WORK ORDER:
In the copy, keep the lines from the first line of the material below through the line containing "## 📈 Performance Monitoring" exactly as they are, and include no pictures.

MATERIAL SHOWN:
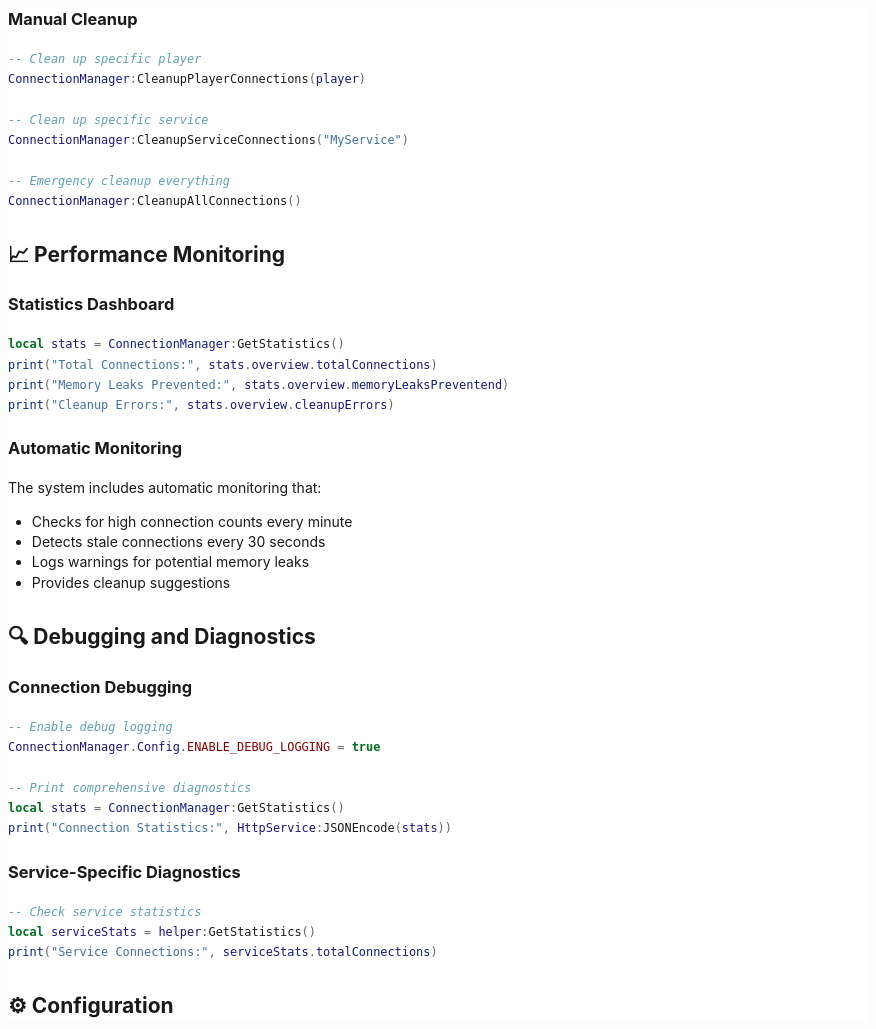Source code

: ### Manual Cleanup

```lua
-- Clean up specific player
ConnectionManager:CleanupPlayerConnections(player)

-- Clean up specific service
ConnectionManager:CleanupServiceConnections("MyService")

-- Emergency cleanup everything
ConnectionManager:CleanupAllConnections()
```

## 📈 Performance Monitoring

### Statistics Dashboard
```lua
local stats = ConnectionManager:GetStatistics()
print("Total Connections:", stats.overview.totalConnections)
print("Memory Leaks Prevented:", stats.overview.memoryLeaksPreventend)
print("Cleanup Errors:", stats.overview.cleanupErrors)
```

### Automatic Monitoring
The system includes automatic monitoring that:
- Checks for high connection counts every minute
- Detects stale connections every 30 seconds
- Logs warnings for potential memory leaks
- Provides cleanup suggestions

## 🔍 Debugging and Diagnostics

### Connection Debugging
```lua
-- Enable debug logging
ConnectionManager.Config.ENABLE_DEBUG_LOGGING = true

-- Print comprehensive diagnostics
local stats = ConnectionManager:GetStatistics()
print("Connection Statistics:", HttpService:JSONEncode(stats))
```

### Service-Specific Diagnostics
```lua
-- Check service statistics
local serviceStats = helper:GetStatistics()
print("Service Connections:", serviceStats.totalConnections)
```

## ⚙️ Configuration
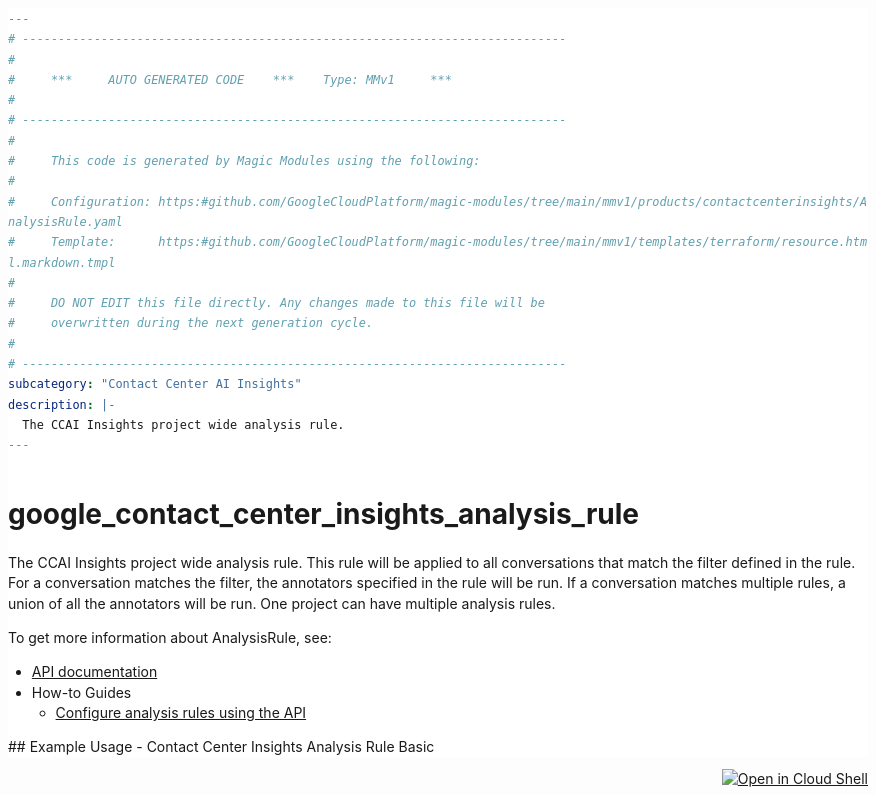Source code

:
 ```yaml
---
# ----------------------------------------------------------------------------
#
#     ***     AUTO GENERATED CODE    ***    Type: MMv1     ***
#
# ----------------------------------------------------------------------------
#
#     This code is generated by Magic Modules using the following:
#
#     Configuration: https:#github.com/GoogleCloudPlatform/magic-modules/tree/main/mmv1/products/contactcenterinsights/AnalysisRule.yaml
#     Template:      https:#github.com/GoogleCloudPlatform/magic-modules/tree/main/mmv1/templates/terraform/resource.html.markdown.tmpl
#
#     DO NOT EDIT this file directly. Any changes made to this file will be
#     overwritten during the next generation cycle.
#
# ----------------------------------------------------------------------------
subcategory: "Contact Center AI Insights"
description: |-
  The CCAI Insights project wide analysis rule.
---
```


# google_contact_center_insights_analysis_rule

The CCAI Insights project wide analysis rule.
This rule will be applied to all conversations that match the filter defined in the rule.
For a conversation matches the filter, the annotators specified in the rule will be run.
If a conversation matches multiple rules, a union of all the annotators will be run.
One project can have multiple analysis rules.


To get more information about AnalysisRule, see:

* [API documentation](https://cloud.google.com/contact-center/insights/docs/reference/rest/v1/projects.locations.analysisRules)
* How-to Guides
    * [Configure analysis rules using the API](https://cloud.google.com/contact-center/insights/docs/analysis-rule)

<div class = "oics-button" style="float: right; margin: 0 0 -15px">
  <a href="https://console.cloud.google.com/cloudshell/open?cloudshell_git_repo=https%3A%2F%2Fgithub.com%2Fterraform-google-modules%2Fdocs-examples.git&cloudshell_image=gcr.io%2Fcloudshell-images%2Fcloudshell%3Alatest&cloudshell_print=.%2Fmotd&cloudshell_tutorial=.%2Ftutorial.md&cloudshell_working_dir=contact_center_insights_analysis_rule_basic&open_in_editor=main.tf" target="_blank">
    <img alt="Open in Cloud Shell" src="//gstatic.com/cloudssh/images/open-btn.svg" style="max-height: 44px; margin: 32px auto; max-width: 100%;">
  </a>
</div>
## Example Usage - Contact Center Insights Analysis Rule Basic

SOLUTION BELOW:
Source code

: ### Manual Cleanup

```lua
-- Clean up specific player
ConnectionManager:CleanupPlayerConnections(player)

-- Clean up specific service
ConnectionManager:CleanupServiceConnections("MyService")

-- Emergency cleanup everything
ConnectionManager:CleanupAllConnections()
```

## 📈 Performance Monitoring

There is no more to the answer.